"Wir schauen uns ganz genau an, was kommt dazu online. Dann haben wir einen Ermittlungsansatz, und diese Person schnappen wir uns dann auch", sagte Pressesprecher Marcus da Gloria Martins dem BR. Durch die Veröffentlichung von derartigem Material drohe eine Anzeige wegen Verstoß gegen das Kunsturhebergesetz (§ 22). Demnach dürfen Bildnisse nur mit Einwilligung des Abgebildeten verbreitet oder öffentlich zur Schau gestellt werden.

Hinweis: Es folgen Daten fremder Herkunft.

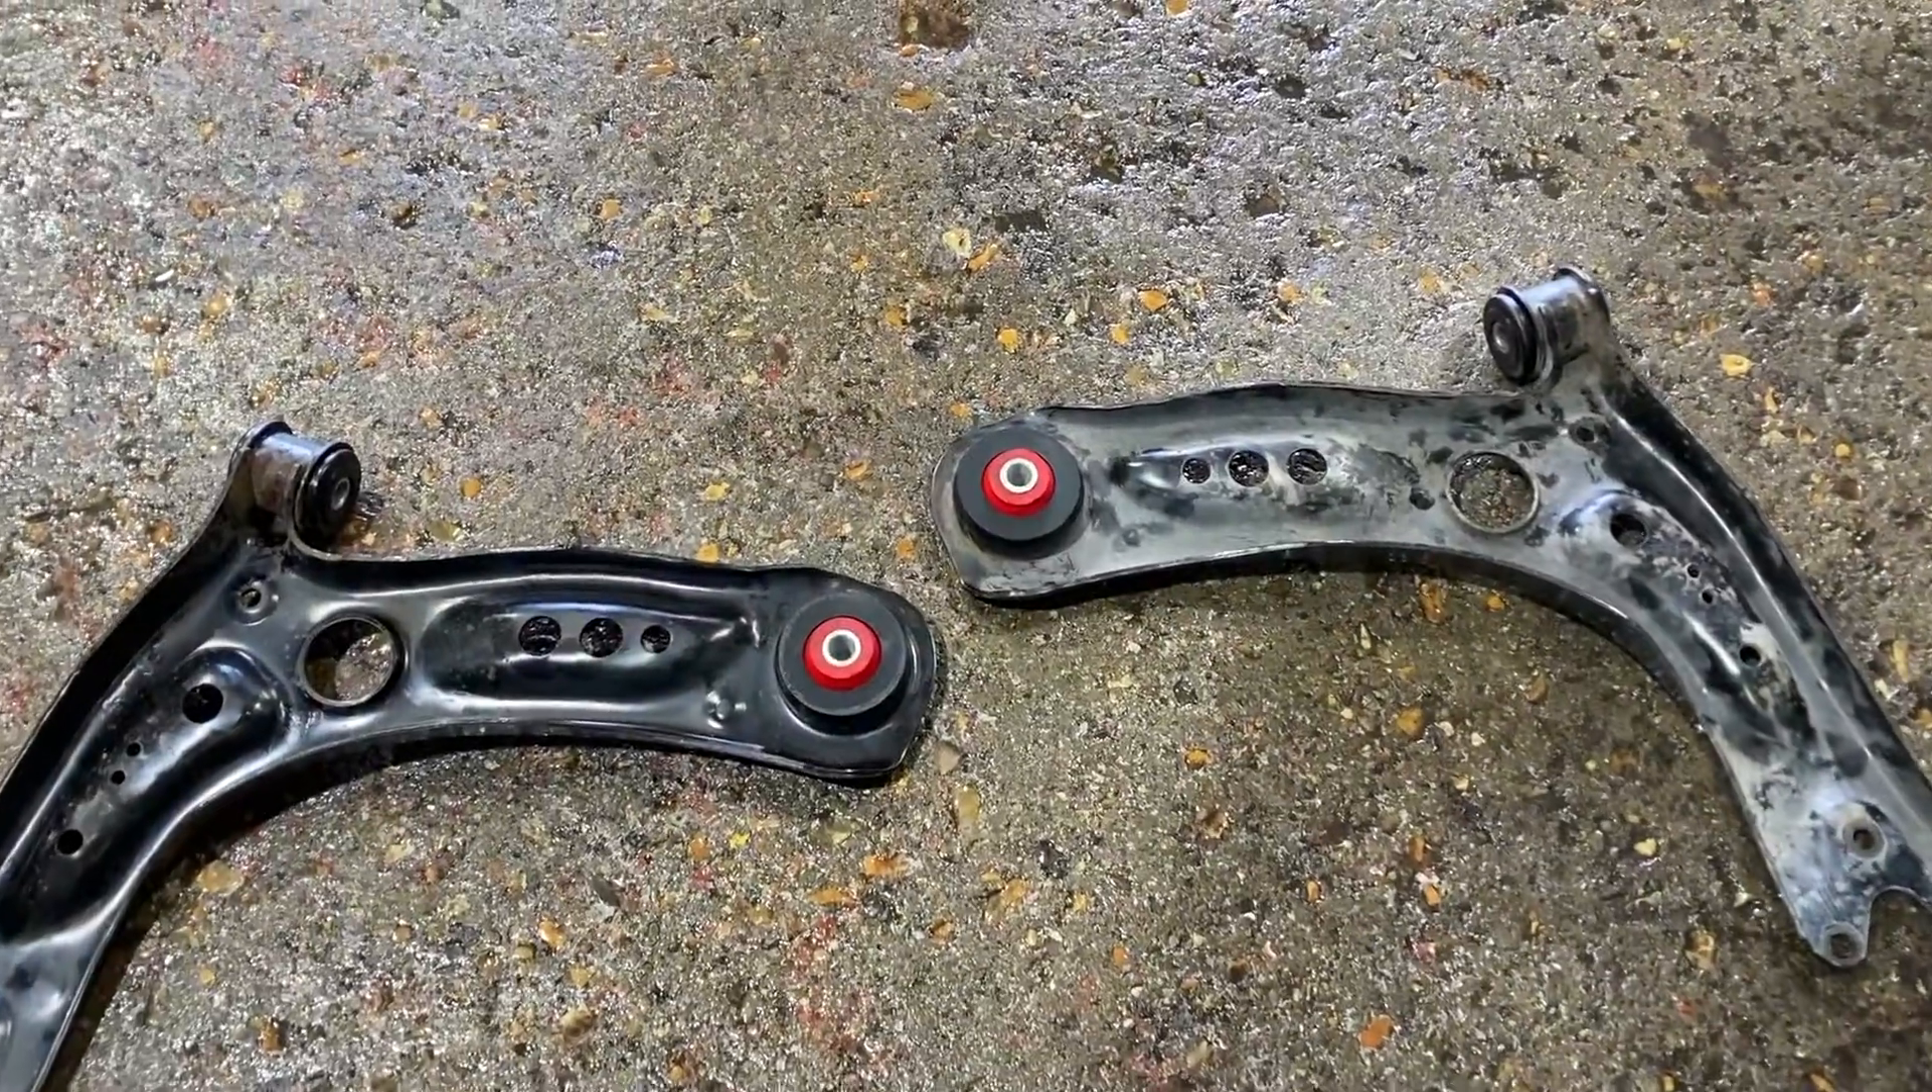And there you have our mechanical lock metal sleeve bushing installed.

Polizei musste Gaffern mit Gewalt drohen
Beim Unfall gestern seien Platzverweise ausgesprochen worden, so da Gloria Martins. Außerdem habe die Polizei mit der Anwendung von Gewalt drohen müssen. Erst dann seien einige Schaulustige zurückgewichen.

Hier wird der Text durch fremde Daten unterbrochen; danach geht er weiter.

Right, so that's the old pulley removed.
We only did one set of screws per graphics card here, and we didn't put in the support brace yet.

Weil die Versorgung der Verletzten absolute Priorität hatte, konnte die Polizei laut da Gloria Martins gestern nicht die Personalien einzelner Gaffer aufnehmen. Dennoch betont er, dass das Filmen und Fotografieren am Unfallort als Straftatbestand gelte, wenn dadurch der höchstpersönliche Lebensbereich der abgebildeten Personen verletzt werde. Nach §201a StGB kann das mit einer Freiheitsstrafe bis zu zwei Jahren oder mit Geldstrafe bestraft werden.
"Alleine die Unverfrorenheit, an ein Unfallfahrzeug heranzutreten, in dem noch jemand drin ist, und da dann mit der Kamera draufzuhalten, das zeugt schon von sehr viel Kaltschnäuzigkeit und fehlender Sensibilität." Polizei-Pressesprecher Marcus da Gloria Martins
Einsatzkräfte behindert? Bis zu einem Jahr Freiheitsstrafe drohen
Wenn durch Gaffen – egal ob dabei gefilmt wird oder nicht – Personen behindert werden, die Hilfe leisten wollen, dann ist das ebenfalls ein Straftatbestand. Laut §323c StGB drohen dann eine Freiheitsstrafe bis zu einem Jahr oder eine Geldstrafe. Gleiches gelte für unterlassene Hilfeleistung. Laut da Gloria Martins kann das einigen Gaffern vorgeworfen werden:
"Wer an einem verunfallten Fahrzeug steht, in dem noch jemand Hilfsbedürftiger drinnen ist, der macht sich der unterlassenen Hilfeleistung strafbar." Polizei-Pressesprecher Marcus da Gloria Martins
Das war bei dem Unfall gestern in der Nähe des Hauptbahnhofs der Fall. Laut Polizei standen einzelne Gaffer direkt bei den Unfallautos und filmten durch die Scheiben.
Experte: Gaffer sind schäbige Menschen
Gaffer folgen nach den Worten von Professor Alfred Gebert aus Münster einem Trieb von früher. Das erklärte der Wirtschaftspsychologe im BR-Interview. Die Frage, die sich der Mensch blitzschnell stelle, laute: Droht Gefahr? Deshalb schaue er hin. "Dann merken wir aber nach Bruchteilen von Sekunden: 'Ah ja, für uns besteht keine Gefahr.' Und dann müssten wir normalerweise helfen. Nur wenn da schon andere sind, dann helfen wir nicht mehr, sondern lassen die Professionellen kommen."
Wer Unfallopfer filme und das Video in die sozialen Netzwerke stelle, fühle sich – in Erwartung Tausender Klicks – wie ein "berühmter Dokumentarfilmer", so Gebert. "Aber im Grunde bin in ein ganz schäbiger Mensch, der sich an dem Leid anderer ergötzt."
Aus Geberts Sicht müssen Gaffer "überall verteufelt werden". Der Experte nimmt die Schulen – Stichwort "Medienerziehung" – und die Fahrschulen in die Pflicht. Sie müssten ihren Schülern beibringen, bei einem Unfall weiter auf den Verkehr zu achten und nicht zum Unfallgeschehen zu schauen.
"So was macht ein vernünftiger Mensch nicht"
Analog zum Pranger im Mittelalter plädiert der Wirtschaftspsychologe dafür, die Gesichter der Gaffer in der Zeitung abzudrucken. Die Botschaft, die damit verbunden sei, laute: "Seht her, das ist einer dieser blöden Voyeuristen. So was macht ein vernünftiger Mensch nicht."